A bit of good news from the world of workers’ compensation – an insurance company has switched its position on claims filed by employees of a Minnesota meatpacking plant and will now pay them benefits.

Here’s the story: At least 18 employees of Quality Pork Processors plant in Austin, Minn., came down with a mysterious neurological illness. Several employees who applied for workers’ compensation benefits were denied, and at least 11 employees, filed a lawsuit seeking medical care, lost wages and other workers’ compensation benefits. Now it seems that everyone who got sick, including those who were denied worker’s compensation, will be covered by after all.

Thursday, August 7, 2008

Workers’ Comp Rates in Massachusetts Could Drop in September

Employers in Massachusetts, who were facing a 2.3 percent increase in their workers’ compensation insurance premiums, will actually be getting a price break in the fall.
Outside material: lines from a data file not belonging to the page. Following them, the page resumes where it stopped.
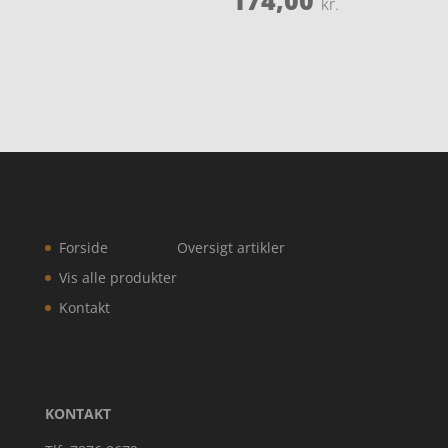
kr.
Forside
Oversigt artikler
Vis alle produkter
Kontakt
KONTAKT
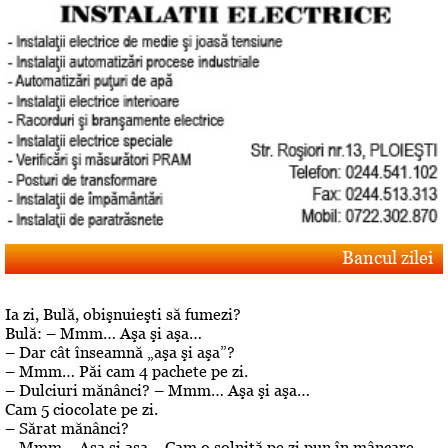
Bancul zilei
Ia zi, Bulă, obişnuieşti să fumezi?
Bulă: – Mmm… Aşa şi aşa…
– Dar cât înseamnă „aşa şi aşa”?
– Mmm… Păi cam 4 pachete pe zi.
– Dulciuri mănânci? – Mmm… Aşa şi aşa…
Cam 5 ciocolate pe zi.
– Sărat mănânci?
– Mmm… Aşa şi aşa… Cam o solniţă pe zi pun în mâncare.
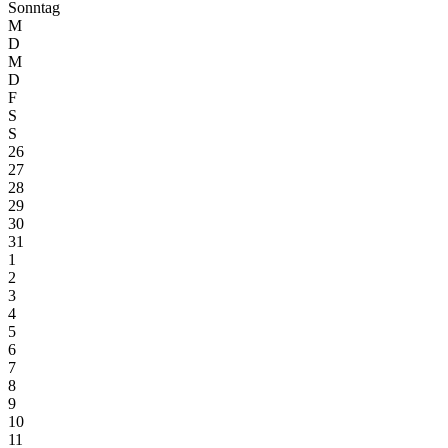
Sonntag
M
D
M
D
F
S
S
26
27
28
29
30
31
1
2
3
4
5
6
7
8
9
10
11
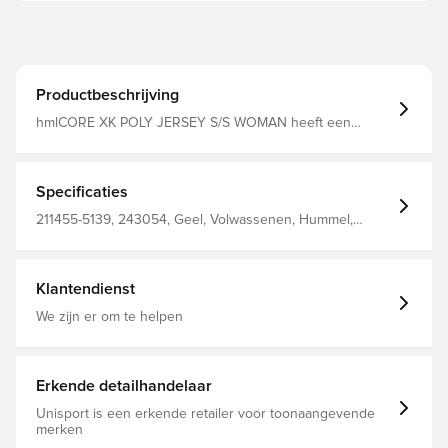
Productbeschrijving
hmlCORE XK POLY JERSEY S/S WOMAN heeft een
sneldrogend ontwerp en een optimaal ademend
vermogen dankzij onze BEECOOL®-stoftechnologie.
Dubbel gebreide polyester stof maakt deze hummel®
jersey ook extreem duurzaam. De korte mouwen hebben
Specificaties
onze kenmerkende hoeken in een contrasterende kleur
en de sportkraag heeft een extra inzetstuk aan de
211455-5139, 243054, Geel, Volwassenen, Hummel,
voorkant voor een verfijnde look.
Mannen, Voetbalshirts, Beter, Korte mouwen, 100% Pl -
Knit
Klantendienst
We zijn er om te helpen
Erkende detailhandelaar
Unisport is een erkende retailer voor toonaangevende
merken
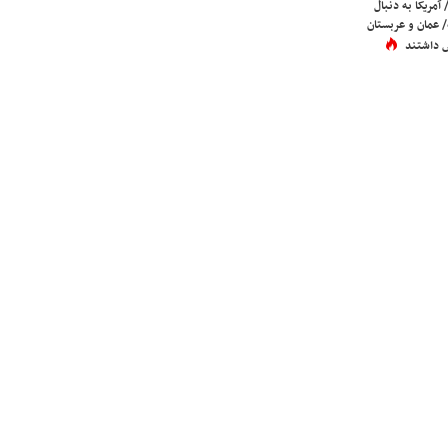
 آمریکا به دنبال
عمان و عربستان
 داشتند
As in most states, employers in Massachusetts are required to carry workers’ compensation insurance to provide medical care, coverage for lost wages and other benefits for workers who are injured on the job.

An insurance industry trade group had requested a rate hike, but the state’s attorney general intervened. If the state’s insurance commissioner approves the new rate, Massachusetts businesses will pay 1 percent less for workers’ compensation insurance in September. That’s a $30 million savings across the board.

Saturday, August 2, 2008

Workers’ Comp for the Self-Employed?

What protections and insurance coverage are available to self-employed people who are injured on the job?

Karen E. Klein, who writes for Business Week, tackles that complicated subject in her Smart Answers column. The short answer is that workers’ compensation insurance is typically not available to sole proprietors and even if it were, most would find it too costly. A health or disability insurance policy, when written the right way, can provide protection for self-employed people who are injured at work.

    A self-employed person is more likely to find coverage for serious injuries by purchasing an individual insurance plan (, 5/16/07) that includes both medical and disability insurance. However, there are a couple of wrinkles your members could face trying to get disability insurance.

    One is that both disability insurance and health insurance normally exclude work-related injuries and illnesses under the assumption those problems will be covered by workers' comp. "If a self-employed person was using this coverage for work injuries and illnesses, that exclusion would need to be removed, which will increase their cost," Klein says.